AVAILABLE RECORDS: Begin

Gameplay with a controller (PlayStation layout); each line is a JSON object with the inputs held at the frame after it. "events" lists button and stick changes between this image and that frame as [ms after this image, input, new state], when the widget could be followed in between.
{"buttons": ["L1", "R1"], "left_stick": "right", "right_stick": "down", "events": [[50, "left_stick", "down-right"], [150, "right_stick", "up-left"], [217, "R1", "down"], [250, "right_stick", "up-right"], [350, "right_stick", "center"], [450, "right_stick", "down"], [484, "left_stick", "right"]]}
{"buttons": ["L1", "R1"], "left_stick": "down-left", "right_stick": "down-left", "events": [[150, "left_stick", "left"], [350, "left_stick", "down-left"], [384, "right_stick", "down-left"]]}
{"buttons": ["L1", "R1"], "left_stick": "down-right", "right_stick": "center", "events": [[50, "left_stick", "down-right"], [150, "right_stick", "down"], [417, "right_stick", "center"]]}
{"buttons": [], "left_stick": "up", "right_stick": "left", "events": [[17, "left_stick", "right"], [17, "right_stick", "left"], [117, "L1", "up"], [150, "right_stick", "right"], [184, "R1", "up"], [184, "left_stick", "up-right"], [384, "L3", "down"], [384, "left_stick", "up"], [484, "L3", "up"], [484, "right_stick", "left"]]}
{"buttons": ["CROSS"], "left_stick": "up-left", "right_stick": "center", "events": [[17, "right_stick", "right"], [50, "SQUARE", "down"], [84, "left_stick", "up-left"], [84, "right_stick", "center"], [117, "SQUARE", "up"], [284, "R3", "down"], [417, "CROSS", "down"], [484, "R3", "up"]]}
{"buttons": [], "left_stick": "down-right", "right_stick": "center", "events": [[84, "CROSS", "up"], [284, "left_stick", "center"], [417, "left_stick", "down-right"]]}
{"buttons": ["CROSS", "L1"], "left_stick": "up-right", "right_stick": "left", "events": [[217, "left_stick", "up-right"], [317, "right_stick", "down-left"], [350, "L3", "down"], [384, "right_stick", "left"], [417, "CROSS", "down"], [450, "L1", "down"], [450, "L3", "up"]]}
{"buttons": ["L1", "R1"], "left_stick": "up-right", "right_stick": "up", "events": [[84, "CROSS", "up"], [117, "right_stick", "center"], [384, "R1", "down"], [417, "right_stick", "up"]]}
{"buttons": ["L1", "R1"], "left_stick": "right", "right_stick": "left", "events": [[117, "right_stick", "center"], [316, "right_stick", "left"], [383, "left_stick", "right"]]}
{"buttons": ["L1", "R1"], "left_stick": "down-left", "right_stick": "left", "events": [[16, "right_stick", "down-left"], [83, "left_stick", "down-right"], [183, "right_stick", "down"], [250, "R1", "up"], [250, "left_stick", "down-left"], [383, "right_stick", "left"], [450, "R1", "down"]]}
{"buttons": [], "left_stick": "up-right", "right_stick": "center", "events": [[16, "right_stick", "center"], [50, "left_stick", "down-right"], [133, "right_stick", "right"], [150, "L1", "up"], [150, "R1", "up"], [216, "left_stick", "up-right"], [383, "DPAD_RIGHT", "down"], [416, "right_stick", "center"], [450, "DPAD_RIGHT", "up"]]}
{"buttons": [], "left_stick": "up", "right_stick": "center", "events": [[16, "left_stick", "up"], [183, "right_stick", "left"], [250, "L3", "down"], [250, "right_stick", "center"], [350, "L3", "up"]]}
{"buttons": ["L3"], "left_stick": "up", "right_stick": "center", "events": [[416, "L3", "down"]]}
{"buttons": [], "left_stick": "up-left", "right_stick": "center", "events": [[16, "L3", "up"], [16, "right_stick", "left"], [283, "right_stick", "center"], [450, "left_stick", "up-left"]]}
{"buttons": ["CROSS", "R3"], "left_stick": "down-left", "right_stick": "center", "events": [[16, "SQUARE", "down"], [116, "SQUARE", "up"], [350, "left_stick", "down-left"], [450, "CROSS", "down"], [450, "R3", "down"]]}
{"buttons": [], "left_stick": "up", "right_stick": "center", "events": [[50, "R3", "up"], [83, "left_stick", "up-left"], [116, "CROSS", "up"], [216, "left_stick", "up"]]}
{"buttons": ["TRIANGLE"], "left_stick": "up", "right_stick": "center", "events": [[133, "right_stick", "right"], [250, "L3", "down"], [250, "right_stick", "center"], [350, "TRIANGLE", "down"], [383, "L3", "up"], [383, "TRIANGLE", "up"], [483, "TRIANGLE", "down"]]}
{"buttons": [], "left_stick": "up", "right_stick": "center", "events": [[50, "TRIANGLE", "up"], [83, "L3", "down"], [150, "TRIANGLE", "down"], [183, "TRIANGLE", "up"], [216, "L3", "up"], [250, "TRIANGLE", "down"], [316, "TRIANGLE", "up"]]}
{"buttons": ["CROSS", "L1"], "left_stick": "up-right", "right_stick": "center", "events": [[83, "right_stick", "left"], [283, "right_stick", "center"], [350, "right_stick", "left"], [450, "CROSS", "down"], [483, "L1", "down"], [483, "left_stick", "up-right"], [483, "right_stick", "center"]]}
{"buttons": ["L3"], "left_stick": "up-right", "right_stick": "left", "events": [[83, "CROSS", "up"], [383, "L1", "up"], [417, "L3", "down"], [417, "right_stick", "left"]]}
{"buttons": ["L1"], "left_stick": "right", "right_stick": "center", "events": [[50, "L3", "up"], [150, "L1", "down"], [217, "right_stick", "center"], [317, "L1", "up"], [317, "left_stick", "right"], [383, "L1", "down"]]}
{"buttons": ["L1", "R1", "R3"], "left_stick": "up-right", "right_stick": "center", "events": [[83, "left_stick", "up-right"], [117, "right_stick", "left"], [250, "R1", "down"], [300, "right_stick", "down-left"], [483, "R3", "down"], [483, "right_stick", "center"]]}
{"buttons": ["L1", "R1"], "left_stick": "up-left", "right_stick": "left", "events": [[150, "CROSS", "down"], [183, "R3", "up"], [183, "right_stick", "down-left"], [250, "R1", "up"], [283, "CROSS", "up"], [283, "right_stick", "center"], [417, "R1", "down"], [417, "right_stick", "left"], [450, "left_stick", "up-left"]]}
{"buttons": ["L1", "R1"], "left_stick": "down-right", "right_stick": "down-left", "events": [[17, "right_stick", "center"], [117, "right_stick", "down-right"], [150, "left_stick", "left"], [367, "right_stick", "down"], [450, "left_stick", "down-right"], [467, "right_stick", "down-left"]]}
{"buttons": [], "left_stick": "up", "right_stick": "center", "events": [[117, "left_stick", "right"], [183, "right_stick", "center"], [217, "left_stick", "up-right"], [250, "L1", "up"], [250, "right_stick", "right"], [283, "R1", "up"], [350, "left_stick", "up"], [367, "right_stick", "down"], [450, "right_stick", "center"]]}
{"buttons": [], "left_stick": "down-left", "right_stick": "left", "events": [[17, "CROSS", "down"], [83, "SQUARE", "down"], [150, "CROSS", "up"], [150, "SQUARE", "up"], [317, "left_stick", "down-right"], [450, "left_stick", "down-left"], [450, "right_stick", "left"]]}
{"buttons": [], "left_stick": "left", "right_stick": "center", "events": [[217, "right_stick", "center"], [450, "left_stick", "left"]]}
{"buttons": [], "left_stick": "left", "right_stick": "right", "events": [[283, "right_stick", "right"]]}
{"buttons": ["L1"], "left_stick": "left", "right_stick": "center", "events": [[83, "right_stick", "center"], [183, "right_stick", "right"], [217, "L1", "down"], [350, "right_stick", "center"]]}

AVAILABLE RECORDS: End

WORK TO COMPLETE
The data above, all of it, needs to be output exactly as written.

OUTPUT OF THE EXERCISE
Gameplay with a controller (PlayStation layout); each line is a JSON object with the inputs held at the frame after it. "events" lists button and stick changes between this image and that frame as [ms after this image, input, new state], when the widget could be followed in between.
{"buttons": ["L1", "R1"], "left_stick": "right", "right_stick": "down", "events": [[50, "left_stick", "down-right"], [150, "right_stick", "up-left"], [217, "R1", "down"], [250, "right_stick", "up-right"], [350, "right_stick", "center"], [450, "right_stick", "down"], [484, "left_stick", "right"]]}
{"buttons": ["L1", "R1"], "left_stick": "down-left", "right_stick": "down-left", "events": [[150, "left_stick", "left"], [350, "left_stick", "down-left"], [384, "right_stick", "down-left"]]}
{"buttons": ["L1", "R1"], "left_stick": "down-right", "right_stick": "center", "events": [[50, "left_stick", "down-right"], [150, "right_stick", "down"], [417, "right_stick", "center"]]}
{"buttons": [], "left_stick": "up", "right_stick": "left", "events": [[17, "left_stick", "right"], [17, "right_stick", "left"], [117, "L1", "up"], [150, "right_stick", "right"], [184, "R1", "up"], [184, "left_stick", "up-right"], [384, "L3", "down"], [384, "left_stick", "up"], [484, "L3", "up"], [484, "right_stick", "left"]]}
{"buttons": ["CROSS"], "left_stick": "up-left", "right_stick": "center", "events": [[17, "right_stick", "right"], [50, "SQUARE", "down"], [84, "left_stick", "up-left"], [84, "right_stick", "center"], [117, "SQUARE", "up"], [284, "R3", "down"], [417, "CROSS", "down"], [484, "R3", "up"]]}
{"buttons": [], "left_stick": "down-right", "right_stick": "center", "events": [[84, "CROSS", "up"], [284, "left_stick", "center"], [417, "left_stick", "down-right"]]}
{"buttons": ["CROSS", "L1"], "left_stick": "up-right", "right_stick": "left", "events": [[217, "left_stick", "up-right"], [317, "right_stick", "down-left"], [350, "L3", "down"], [384, "right_stick", "left"], [417, "CROSS", "down"], [450, "L1", "down"], [450, "L3", "up"]]}
{"buttons": ["L1", "R1"], "left_stick": "up-right", "right_stick": "up", "events": [[84, "CROSS", "up"], [117, "right_stick", "center"], [384, "R1", "down"], [417, "right_stick", "up"]]}
{"buttons": ["L1", "R1"], "left_stick": "right", "right_stick": "left", "events": [[117, "right_stick", "center"], [316, "right_stick", "left"], [383, "left_stick", "right"]]}
{"buttons": ["L1", "R1"], "left_stick": "down-left", "right_stick": "left", "events": [[16, "right_stick", "down-left"], [83, "left_stick", "down-right"], [183, "right_stick", "down"], [250, "R1", "up"], [250, "left_stick", "down-left"], [383, "right_stick", "left"], [450, "R1", "down"]]}
{"buttons": [], "left_stick": "up-right", "right_stick": "center", "events": [[16, "right_stick", "center"], [50, "left_stick", "down-right"], [133, "right_stick", "right"], [150, "L1", "up"], [150, "R1", "up"], [216, "left_stick", "up-right"], [383, "DPAD_RIGHT", "down"], [416, "right_stick", "center"], [450, "DPAD_RIGHT", "up"]]}
{"buttons": [], "left_stick": "up", "right_stick": "center", "events": [[16, "left_stick", "up"], [183, "right_stick", "left"], [250, "L3", "down"], [250, "right_stick", "center"], [350, "L3", "up"]]}
{"buttons": ["L3"], "left_stick": "up", "right_stick": "center", "events": [[416, "L3", "down"]]}
{"buttons": [], "left_stick": "up-left", "right_stick": "center", "events": [[16, "L3", "up"], [16, "right_stick", "left"], [283, "right_stick", "center"], [450, "left_stick", "up-left"]]}
{"buttons": ["CROSS", "R3"], "left_stick": "down-left", "right_stick": "center", "events": [[16, "SQUARE", "down"], [116, "SQUARE", "up"], [350, "left_stick", "down-left"], [450, "CROSS", "down"], [450, "R3", "down"]]}
{"buttons": [], "left_stick": "up", "right_stick": "center", "events": [[50, "R3", "up"], [83, "left_stick", "up-left"], [116, "CROSS", "up"], [216, "left_stick", "up"]]}
{"buttons": ["TRIANGLE"], "left_stick": "up", "right_stick": "center", "events": [[133, "right_stick", "right"], [250, "L3", "down"], [250, "right_stick", "center"], [350, "TRIANGLE", "down"], [383, "L3", "up"], [383, "TRIANGLE", "up"], [483, "TRIANGLE", "down"]]}
{"buttons": [], "left_stick": "up", "right_stick": "center", "events": [[50, "TRIANGLE", "up"], [83, "L3", "down"], [150, "TRIANGLE", "down"], [183, "TRIANGLE", "up"], [216, "L3", "up"], [250, "TRIANGLE", "down"], [316, "TRIANGLE", "up"]]}
{"buttons": ["CROSS", "L1"], "left_stick": "up-right", "right_stick": "center", "events": [[83, "right_stick", "left"], [283, "right_stick", "center"], [350, "right_stick", "left"], [450, "CROSS", "down"], [483, "L1", "down"], [483, "left_stick", "up-right"], [483, "right_stick", "center"]]}
{"buttons": ["L3"], "left_stick": "up-right", "right_stick": "left", "events": [[83, "CROSS", "up"], [383, "L1", "up"], [417, "L3", "down"], [417, "right_stick", "left"]]}
{"buttons": ["L1"], "left_stick": "right", "right_stick": "center", "events": [[50, "L3", "up"], [150, "L1", "down"], [217, "right_stick", "center"], [317, "L1", "up"], [317, "left_stick", "right"], [383, "L1", "down"]]}
{"buttons": ["L1", "R1", "R3"], "left_stick": "up-right", "right_stick": "center", "events": [[83, "left_stick", "up-right"], [117, "right_stick", "left"], [250, "R1", "down"], [300, "right_stick", "down-left"], [483, "R3", "down"], [483, "right_stick", "center"]]}
{"buttons": ["L1", "R1"], "left_stick": "up-left", "right_stick": "left", "events": [[150, "CROSS", "down"], [183, "R3", "up"], [183, "right_stick", "down-left"], [250, "R1", "up"], [283, "CROSS", "up"], [283, "right_stick", "center"], [417, "R1", "down"], [417, "right_stick", "left"], [450, "left_stick", "up-left"]]}
{"buttons": ["L1", "R1"], "left_stick": "down-right", "right_stick": "down-left", "events": [[17, "right_stick", "center"], [117, "right_stick", "down-right"], [150, "left_stick", "left"], [367, "right_stick", "down"], [450, "left_stick", "down-right"], [467, "right_stick", "down-left"]]}
{"buttons": [], "left_stick": "up", "right_stick": "center", "events": [[117, "left_stick", "right"], [183, "right_stick", "center"], [217, "left_stick", "up-right"], [250, "L1", "up"], [250, "right_stick", "right"], [283, "R1", "up"], [350, "left_stick", "up"], [367, "right_stick", "down"], [450, "right_stick", "center"]]}
{"buttons": [], "left_stick": "down-left", "right_stick": "left", "events": [[17, "CROSS", "down"], [83, "SQUARE", "down"], [150, "CROSS", "up"], [150, "SQUARE", "up"], [317, "left_stick", "down-right"], [450, "left_stick", "down-left"], [450, "right_stick", "left"]]}
{"buttons": [], "left_stick": "left", "right_stick": "center", "events": [[217, "right_stick", "center"], [450, "left_stick", "left"]]}
{"buttons": [], "left_stick": "left", "right_stick": "right", "events": [[283, "right_stick", "right"]]}
{"buttons": ["L1"], "left_stick": "left", "right_stick": "center", "events": [[83, "right_stick", "center"], [183, "right_stick", "right"], [217, "L1", "down"], [350, "right_stick", "center"]]}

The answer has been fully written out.